Io come ho scritto spesso in passato sono favorevole alla caccia. Vengo da una tradizione sia familiare che “ambientale” in cui l’attività venatoria è sempre stata praticata ed è parte integrante del mio tessuto sociale.
La cosa però che posso raccontare, per la mia esperienza personale, è che ogni grammo di carne proveniente dalla caccia è sempre finita nei surgelatori dei cacciatori (o dei loro amici e familiari) e che l’uccisione aveva come fine, oltre naturalmente alla passione per la caccia in se, quella di catturare della selvaggina per farne banchetti.
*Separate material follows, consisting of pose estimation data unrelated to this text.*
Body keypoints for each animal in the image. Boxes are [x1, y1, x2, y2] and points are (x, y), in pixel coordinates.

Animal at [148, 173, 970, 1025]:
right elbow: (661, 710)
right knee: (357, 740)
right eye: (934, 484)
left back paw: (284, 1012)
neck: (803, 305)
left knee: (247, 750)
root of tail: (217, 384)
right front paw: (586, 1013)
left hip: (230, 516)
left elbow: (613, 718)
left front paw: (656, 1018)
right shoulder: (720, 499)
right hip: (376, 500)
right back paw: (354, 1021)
Siccome io non sono un ipocrita, mangio le bistecche e i pesci, e vi garantisco che le bestie di allevamento non è che esattamente si suicidino per poter diventare succulente costate o orate al cartoccio. Quindi penso che uccidere un animale che ha vissuto libero per poi cibarsene sia meglio ancora, per lui, che tenerlo allevato in cattività all’ingrasso (anche se pure per fare questa cosa c’e’ modo e modo).
Quello che invece non capirò mai è la caccia fatta per puro divertimento, per avere una testa impagliata da appendere al muro.
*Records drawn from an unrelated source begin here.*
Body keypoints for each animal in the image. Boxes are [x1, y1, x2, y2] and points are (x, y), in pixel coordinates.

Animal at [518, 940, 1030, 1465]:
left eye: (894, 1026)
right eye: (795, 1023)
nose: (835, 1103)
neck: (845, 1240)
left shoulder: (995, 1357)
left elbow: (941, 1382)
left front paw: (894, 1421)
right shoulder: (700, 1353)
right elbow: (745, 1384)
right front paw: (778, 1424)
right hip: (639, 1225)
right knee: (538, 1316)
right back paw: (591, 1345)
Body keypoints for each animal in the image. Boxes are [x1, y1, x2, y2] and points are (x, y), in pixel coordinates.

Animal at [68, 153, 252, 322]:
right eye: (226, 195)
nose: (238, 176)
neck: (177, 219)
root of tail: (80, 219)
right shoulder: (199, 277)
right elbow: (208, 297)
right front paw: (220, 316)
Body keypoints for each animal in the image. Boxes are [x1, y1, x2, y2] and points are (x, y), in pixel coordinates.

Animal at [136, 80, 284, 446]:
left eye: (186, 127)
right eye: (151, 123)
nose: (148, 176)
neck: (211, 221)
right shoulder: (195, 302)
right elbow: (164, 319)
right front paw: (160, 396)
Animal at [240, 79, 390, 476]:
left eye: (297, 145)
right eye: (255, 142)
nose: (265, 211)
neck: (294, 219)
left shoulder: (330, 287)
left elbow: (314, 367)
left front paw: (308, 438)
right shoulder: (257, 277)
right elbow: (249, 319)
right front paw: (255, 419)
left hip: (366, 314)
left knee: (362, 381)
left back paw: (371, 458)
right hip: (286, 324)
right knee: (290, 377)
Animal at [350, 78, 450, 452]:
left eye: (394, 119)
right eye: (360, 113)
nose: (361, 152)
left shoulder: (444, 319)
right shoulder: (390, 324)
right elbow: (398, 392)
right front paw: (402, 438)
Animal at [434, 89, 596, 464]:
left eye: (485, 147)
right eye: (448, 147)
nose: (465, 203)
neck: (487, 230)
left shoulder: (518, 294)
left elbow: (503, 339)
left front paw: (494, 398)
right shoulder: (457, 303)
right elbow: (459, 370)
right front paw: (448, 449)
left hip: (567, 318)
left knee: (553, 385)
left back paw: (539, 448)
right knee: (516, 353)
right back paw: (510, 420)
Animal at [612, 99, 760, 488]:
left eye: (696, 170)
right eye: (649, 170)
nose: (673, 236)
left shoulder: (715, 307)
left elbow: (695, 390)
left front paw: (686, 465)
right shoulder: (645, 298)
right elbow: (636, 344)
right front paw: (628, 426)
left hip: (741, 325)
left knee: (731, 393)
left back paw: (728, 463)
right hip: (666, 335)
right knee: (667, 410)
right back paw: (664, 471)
Per di più rivolta verso animali la cui specie è minacciata di estinzione.
Per questo non provo nessuna compassione per il dentista del Minnesota che ha speso decine di migliaia di dollari per potersi appendere al muro la testa di un leone e che ora si trova al centro di una protesta (a volte esagerata e troppo violenta, per la gravità comunque relativa del fatto) planetaria.
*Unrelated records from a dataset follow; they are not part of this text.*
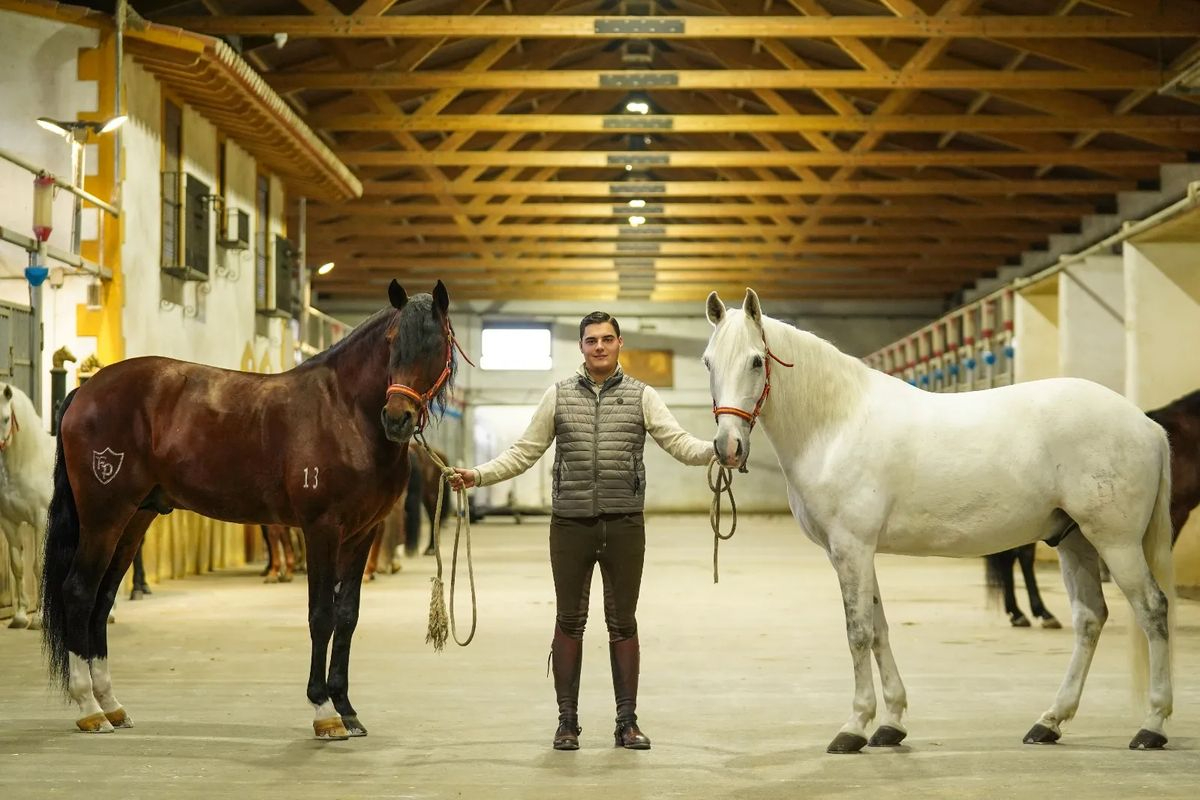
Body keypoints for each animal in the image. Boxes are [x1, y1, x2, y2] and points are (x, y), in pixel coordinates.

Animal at [40, 279, 458, 739]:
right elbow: (321, 615)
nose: (397, 418)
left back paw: (112, 706)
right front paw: (324, 711)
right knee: (79, 591)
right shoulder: (321, 529)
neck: (345, 412)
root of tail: (86, 390)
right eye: (391, 342)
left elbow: (347, 616)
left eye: (436, 344)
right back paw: (89, 709)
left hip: (135, 518)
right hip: (104, 516)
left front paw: (347, 710)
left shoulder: (362, 533)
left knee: (104, 596)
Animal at [702, 288, 1174, 753]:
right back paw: (1049, 722)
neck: (837, 424)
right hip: (1075, 541)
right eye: (708, 361)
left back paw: (1152, 726)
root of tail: (1147, 425)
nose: (728, 447)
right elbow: (879, 629)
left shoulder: (851, 548)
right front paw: (891, 723)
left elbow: (858, 632)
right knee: (1090, 618)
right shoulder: (858, 553)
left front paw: (854, 726)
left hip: (1115, 542)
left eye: (756, 361)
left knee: (1153, 609)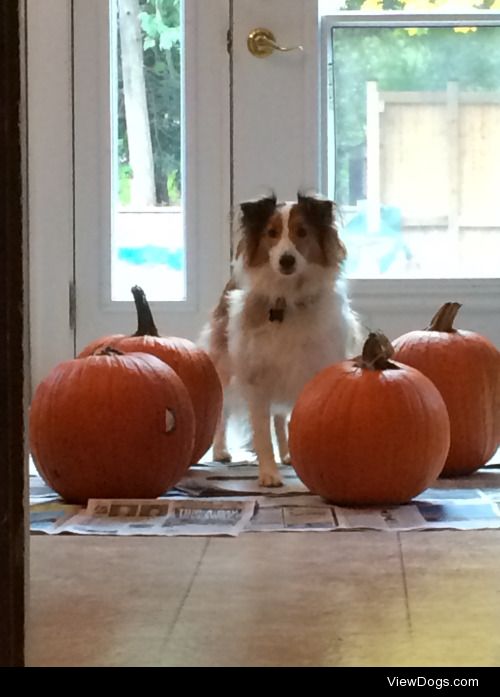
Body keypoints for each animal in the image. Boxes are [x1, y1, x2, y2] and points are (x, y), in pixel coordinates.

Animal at [199, 190, 364, 484]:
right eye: (272, 233)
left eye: (302, 232)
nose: (286, 260)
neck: (287, 299)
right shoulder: (256, 378)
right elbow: (261, 432)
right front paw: (268, 474)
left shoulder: (308, 369)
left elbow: (292, 421)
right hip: (225, 368)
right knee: (223, 410)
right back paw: (220, 451)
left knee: (279, 417)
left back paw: (286, 454)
Uccidere gli animali per mangiarseli è una cosa che fa parte della natura e della catena alimentare. Noi siamo onnivori (checché ne dicano alcuni) e possiamo anche fare la scelta etica o salutistica di non mangiarli più (ed è una scelta che rispetto profondamente). Invece ucciderli per il gusto di ucciderli, mi sembra una grottesca barbarie, che non fa bene a nessuno. Sospendo il giudizio sul contenimento demografico fatto coi fucili.